OWINGS MILLS, Md. — With the Ravens’ vaunted defense preparing to face the most explosive offense still standing in the NFL playoffs, the challenge isn’t a big secret for the offense against the New England Patriots in Sunday’s AFC championship game.
“We are going to have to score points to win this game,” wide receiver Torrey Smith said. “We have one of the top defenses in the league, and we stand by our defense and believe in our defense. They are pretty much the rock of our team. For us, we know we are going to have to help them out a lot.”
Playing a Tom Brady-led offense that’s scored 30 or more points in seven of its last eight contests, the Baltimore defense will be hard-pressed to stop the New England attack, leaving it up to the Ravens offense to produce more points than they have in recent weeks. In contrast to the Patriots’ production, the Ravens have reached the 30-point plateau only once in their last nine games.

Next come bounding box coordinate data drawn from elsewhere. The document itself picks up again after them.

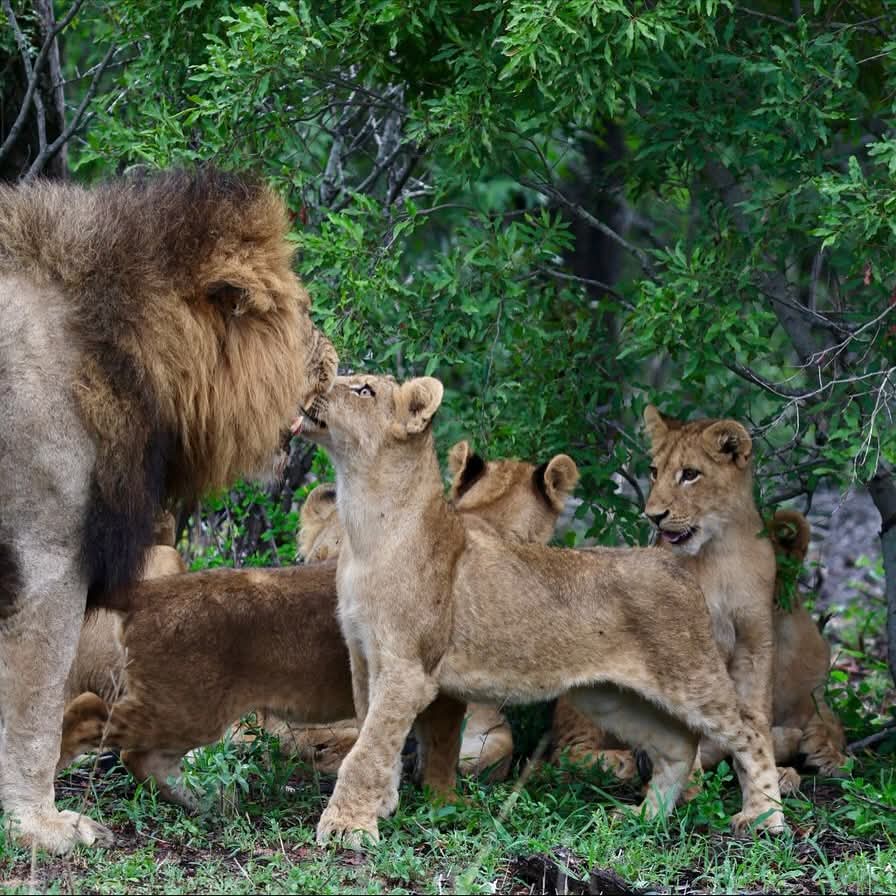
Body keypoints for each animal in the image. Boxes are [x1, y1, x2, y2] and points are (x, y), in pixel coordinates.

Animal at [295, 374, 785, 847]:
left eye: (363, 389)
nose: (311, 384)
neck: (365, 525)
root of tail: (675, 566)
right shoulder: (363, 658)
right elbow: (375, 738)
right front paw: (380, 807)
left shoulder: (408, 670)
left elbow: (367, 749)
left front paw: (346, 828)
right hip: (609, 694)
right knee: (678, 744)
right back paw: (644, 817)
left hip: (692, 678)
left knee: (749, 729)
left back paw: (764, 819)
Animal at [551, 410, 846, 790]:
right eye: (654, 471)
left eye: (690, 474)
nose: (653, 515)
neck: (720, 553)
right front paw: (690, 781)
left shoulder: (756, 640)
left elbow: (757, 712)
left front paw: (764, 772)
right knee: (565, 754)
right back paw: (630, 762)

On the surface, the Ravens appear to have a favorable matchup against the 31st-ranked defense in the NFL that surrendered 411.1 yards per game in the regular season. The Patriots’ pass defense ranked 31st, giving up an average of 293.9 yards through the air. In fact, the New England defense has come under fire by the national media and prompted many to write off the Patriots as Super Bowl contenders before the postseason began.
But the Patriots’ 45-10 win over Denver in the divisional round showed the unit in a more favorable light — at least against an underwhelming offense.

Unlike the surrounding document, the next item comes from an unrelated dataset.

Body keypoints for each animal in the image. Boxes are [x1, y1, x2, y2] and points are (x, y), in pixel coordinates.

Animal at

“I have never bought into the total yardage, as in terms of ranking defenses or offenses for that matter,” offensive coordinator Cam Cameron said. “They don’t give up a ton of points. They’ve had some big leads, and so when you have a big lead, you are going to play smart, you are going to give up ground grudgingly, and you may give up some passing yardage. But then you stand your ground when the ball gets to the 20-yard line.

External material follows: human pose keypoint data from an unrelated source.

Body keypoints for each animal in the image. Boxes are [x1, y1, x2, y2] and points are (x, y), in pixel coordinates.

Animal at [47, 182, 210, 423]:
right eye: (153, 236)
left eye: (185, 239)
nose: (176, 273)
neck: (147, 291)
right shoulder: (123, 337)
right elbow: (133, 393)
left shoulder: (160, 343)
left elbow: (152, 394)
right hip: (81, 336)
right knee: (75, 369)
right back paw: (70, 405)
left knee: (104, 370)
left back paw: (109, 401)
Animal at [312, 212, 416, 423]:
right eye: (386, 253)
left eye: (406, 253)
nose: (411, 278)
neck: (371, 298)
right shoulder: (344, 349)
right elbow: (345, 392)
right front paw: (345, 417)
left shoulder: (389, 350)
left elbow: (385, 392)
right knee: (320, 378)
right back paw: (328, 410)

“This is an underrated defense. I am sure they probably feel that way. We look at the tape, and it’s the healthiest it’s been, and it’s a defense that’s playing its best football right now.”
The numbers support Cameron’s argument, as the Patriots ranked 15th in points allowed (21.4 per game) and surprisingly led the conference in takeaways with 34. Coupled with an offense that committed the fewest turnovers (17) in the AFC, the Patriots ranked third in the NFL with a plus-17 turnover ratio.
Though the late-season loss of defensive end Andre Carter (10 sacks in 14 games) put a dent in the New England pass rush, the return of Patrick Chung has stabilized the secondary after the free safety missed nearly two months of action with a foot injury. The Patriots collected 40 sacks in 2011, with defensive end Mark Anderson (10) and linebacker Rob Ninkovich (6 1/2) picking up some of the slack in Carter’s absence.
While the New England pass defense has received the brunt of the criticism, the Patriots’ run defense is not as impressive as its ranking (17th in rushing yards allowed) suggests. Typically enjoying big leads against opponents while on their way to a 13-3 record, opposing offenses were forced to abandon the ground game despite the Patriots allowing 4.6 yards per carry (24th in the NFL) this season.
Running back Ray Rice will be the key as always in establishing the run, but the Ravens will not hesitate to use him aggressively in the passing game. Regardless of whether it’s Rice on the ground or Flacco using tight ends Ed Dickson and Dennis Pitta in the short passing game, the Ravens need to find positive yardage on first and second down to keep drives alive.
It’s a simple formula for the Ravens as they can guarantee a lower number of points allowed if they can limit Brady’s possessions and take care of the football.
“Third down is going to be really important – for both sides – getting off the field and extending drives,” coach John Harbaugh said. “Time of possession for us is going to be important in this game. It’s going to be a big red zone game on the defensive side, on both sides really.”
When they do manage to find their way inside the red zone, the Ravens cannot settle for field goals against the third-highest scoring offense in the league. Asking their defense to make stops is one thing, but matching early touchdowns with field goals is a sure-fire way to get blown out in Foxborough.
With the aggressive nature of New England’s offense, the Ravens must use every weapon at their disposal. Simply grinding it out with Rice and Ricky Williams won’t guarantee success, but allowing Flacco to throw 50 times increases the likelihood of short possessions and giving the ball back to Brady more often. Balance will be the key while mixing in some vertical shots with the running game and short-to-intermediate passes.
Ultimately, the Ravens quarterback said it best when assessing his often-maligned offense that has won 13 games this season amid all the flak.
“The bottom line is we get the job done,” Flacco said. “We score points when we need to. We are really good in situational football. If we need to be really good in two-minute [situations] – which we don’t have a lot of chances at – we are a really good two-minute team. I think that has been proven over the year. If we need to run the ball, we usually run the ball. If we need to throw the ball, we usually throw the ball. We don’t do a ton of things to be really explosive – in the top of the league statistically – but we have the ability to be a really good offense.”
That confidence and ability will never be more important than Sunday afternoon as the offense tries to hold up its end of the bargain for a defense that will likely need a big hand in sending the Ravens to the Super Bowl.